Le tournis...Je finis ma lecture avec le tournis, les virages à 90 degrés tout au long de la lecture de ce livre survolté, certes addictif et haletant, m'ont quelque peu éreintée et je vais attendre un peu avant de passer au tome 2 car, figurez-vous, il y a 10 tomes dans cette saga dont on ne connait pas l'auteur. Un auteur assurément qui a dû prendre des psychotropes pour pondre un tel objet littéraire non identifié…Je suis persuadée qu'il s'agit d'un duo de choc qui a imaginé une telle histoire, échevelée, filant à 100 à l'heure, l'association de deux monstres géniaux. Oui, je suis certaine que
Stephen King a persuadé Quentin Tarentino d'écrire ce livre avec lui. le King pour le côté suspense, horreur, surnaturel, les références clin d'oeil aux années 60 et aux héros emblématiques américains, et Tarentino pour les personnages pittoresques, les combats d'arts martiaux, les giclées de sang, l
a présence des vampires, les scènes de combat surréalistes et l'humour noir. Pour la narration très cinématographique, gros plans et travelings, accélérés et ralentis maitrisés de main de maitre au sein d'une histoire improbable dans laquelle jaillit Elvis, Catwoman,
Bruce Lee et tant d'autres. Pour le côté un tantinet série B et héros sombres.
Imaginez
Billy Summers dans Kill Bill, ou dans Les huit salopards. Les deux ambiances, si singulières, se retrouvent dans ce livre, accumulant les clichés, les clins d'oeil, les références, les apartés, comme les deux artistes savent si bien le faire, l'un dans les livres, l'autre dans les films…
« Sanchez, toujours spectateur de la scène derrière son comptoir, s'apprêtait à se mettre à couvert hors de portée des giclements de sang et de cervelle, sans parler des balles perdues, qui d'un instant à l'autre voleraient dans tous les sens, lorsqu'il aperçut quelque chose du coin de l'oeil.

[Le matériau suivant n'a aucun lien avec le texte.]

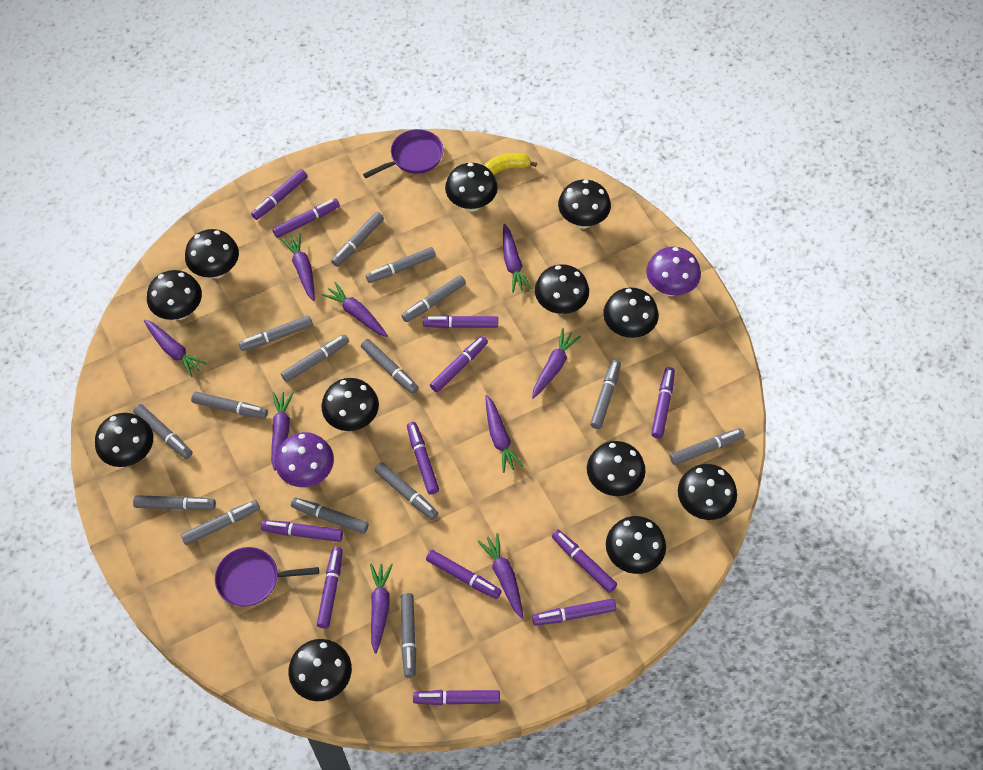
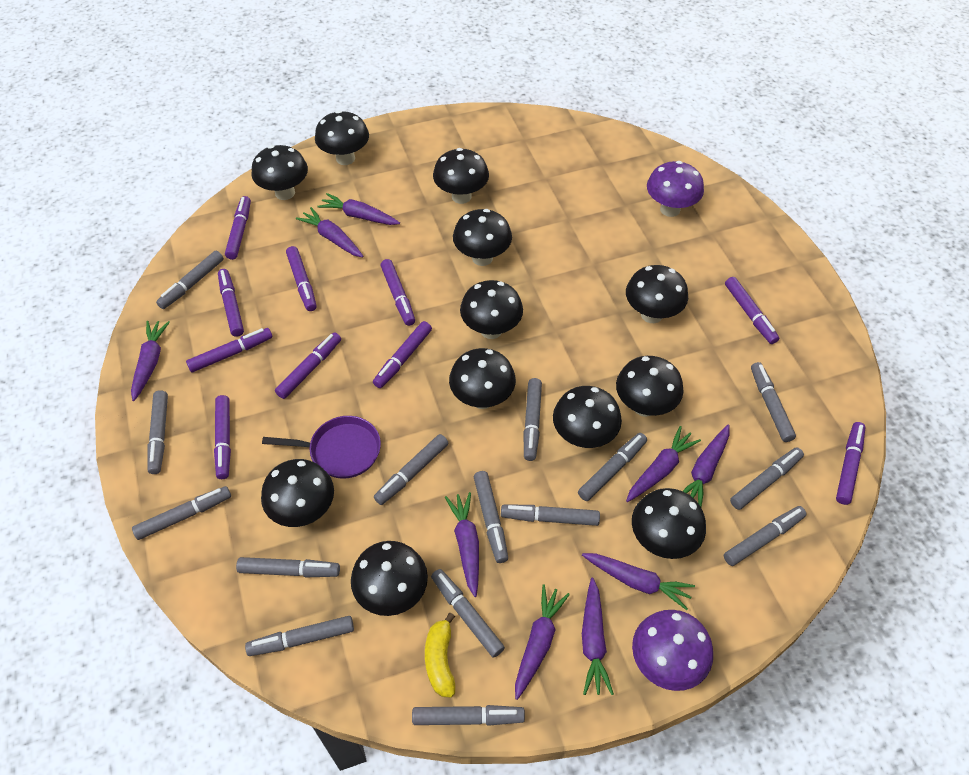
purple marker: 12 -> 10
purple pan: 2 -> 1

Des ténèbres profondes où était plongé le fond de la salle, une nouvelle silhouette se détacha pour prendre part à la petite fête. Elle était vêtu d'une sorte de barboteuse blanche avec de gros boutons noirs sur le devant. le visage était maquillé de blanc, les yeux rehaussés de traits noirs et épais. Une grosse larme noire avait été peinte à la commissure de l'oeil gauche. A cela s'ajoutaient une paire de chaussons noirs pointus et un chapeau comique mi-noir, mi-blanc. Un clown. Pas un clown de cirque, mais un de ces Pierrot tristes de pantomime qu'on trouvait sur les scènes d'Europe. de ses longues manches, il tira soudain deux fusils à canon qu'il pointa en direction de la tête d'El Santino ».

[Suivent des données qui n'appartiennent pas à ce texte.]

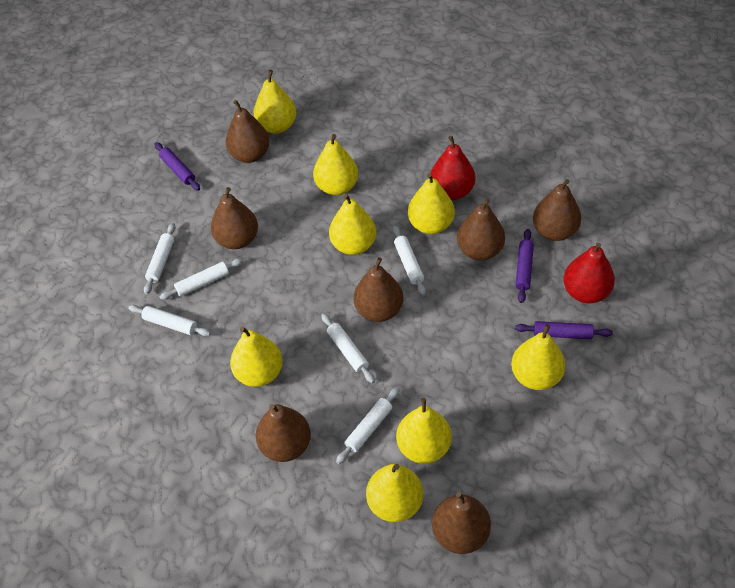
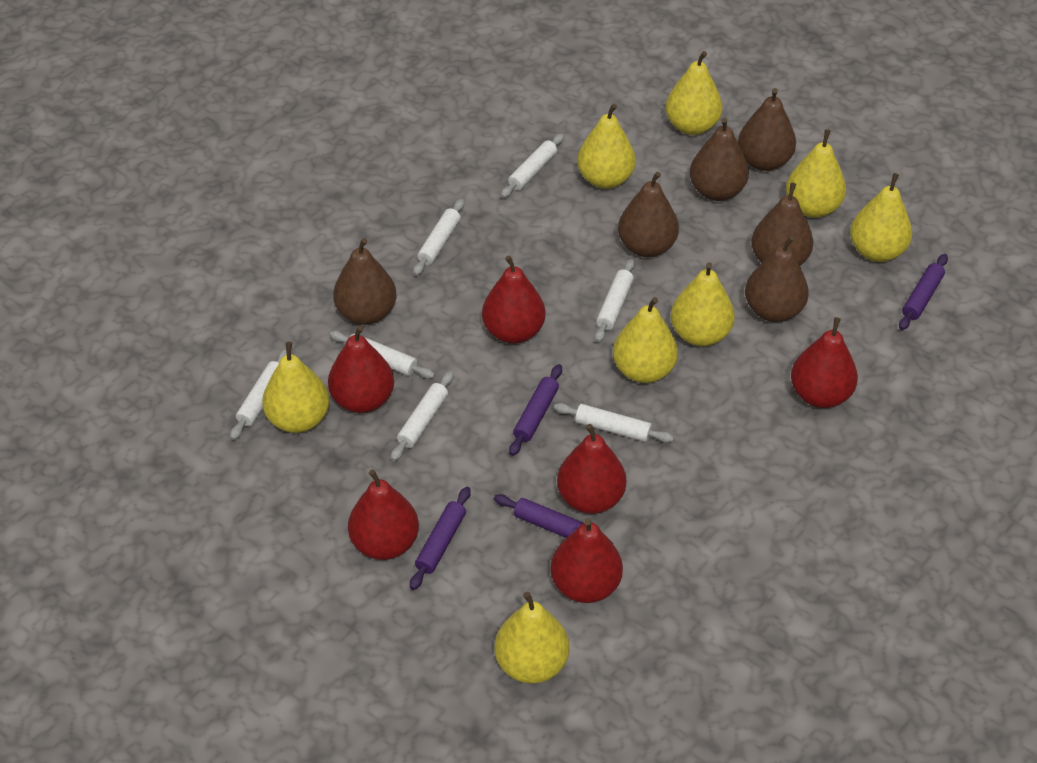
brown pear: 7 -> 6
purple rolling pin: 3 -> 4
red pear: 2 -> 6
white rolling pin: 6 -> 7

Ça commence tel un western mexicain et ensuite…ensuite ça frôle l'ésotérisme, la science-fiction, le bon vieux polar, le roman noir, le Kung-Fu, les histoires de vampires. J'en ai perdu mon latin, riant et grimaçant tour à tour, avec la sensation par moment d'un côté « too much » que j'acceptais quand même volontiers mais bon, hein, faut pas pousser trop mémé dans les orties. Sans doute, ne suis-je pas la cible idéale pour ce livre musclé et punchy rempli de testostérones. Quoique. Survitaminé et décomplexé, ce livre a le mérite de sortir totalement des sentiers battus avec ce mélange surprenant des genres. Moi qui aime être étonnée en littérature, je peux dire sans conteste que je l'ai été et j'ai trouvé ce livre dans le livre bien vu, très malin, et proprement vertigineux : Ce livre sans nom, nous le retrouvons en effet dans l'histoire et ça fait froid dans le dos : chaque personne qui a lu ce livre sans nom et sans auteur, a été tué. Vous voilà prévenus…

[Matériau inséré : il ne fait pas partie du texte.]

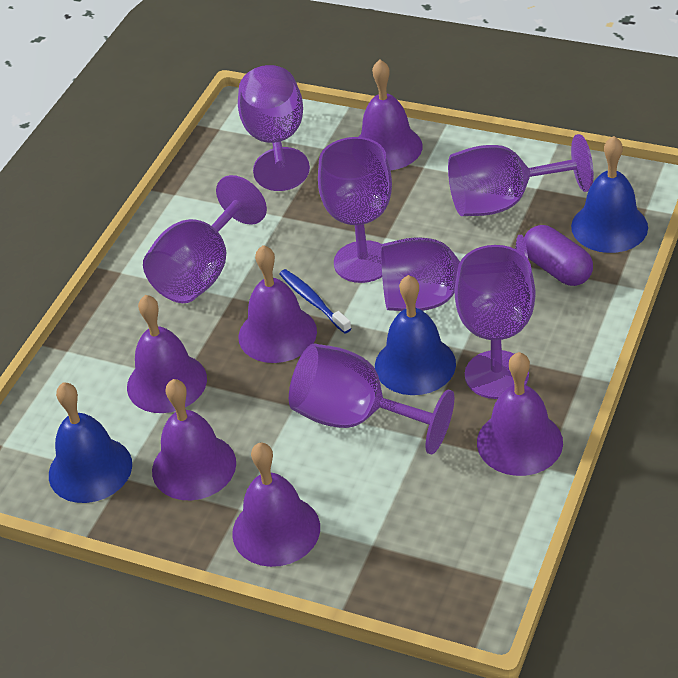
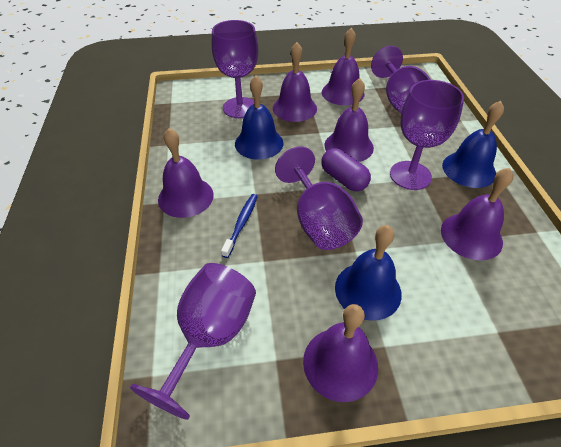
purple goblet: 7 -> 5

Cette histoire, c'est d'abord un lieu : la ville de
Santa Mondega probablement en Amérique du Sud, ville étant connue comme étant la plus dangereuse au monde (mais ne cherchez pas vous ne la trouverez sur aucune carte) et c'est, très souvent, un bar, le Tapioca. Je reprends la critique de @Hugo dont je vous conseille fortement la lecture si ce livre vous intéresse : « En fait là-bas, c'est le pays du second degré, de la violence gratuite, du malsain gentillet qui fait marrer, ça se prend pas du tout au sérieux, ce n'est jamais vraiment glauque, c'est juste d'une vulgarité « sans nom »… tellement jouissif et addictif qu'on en redemande… »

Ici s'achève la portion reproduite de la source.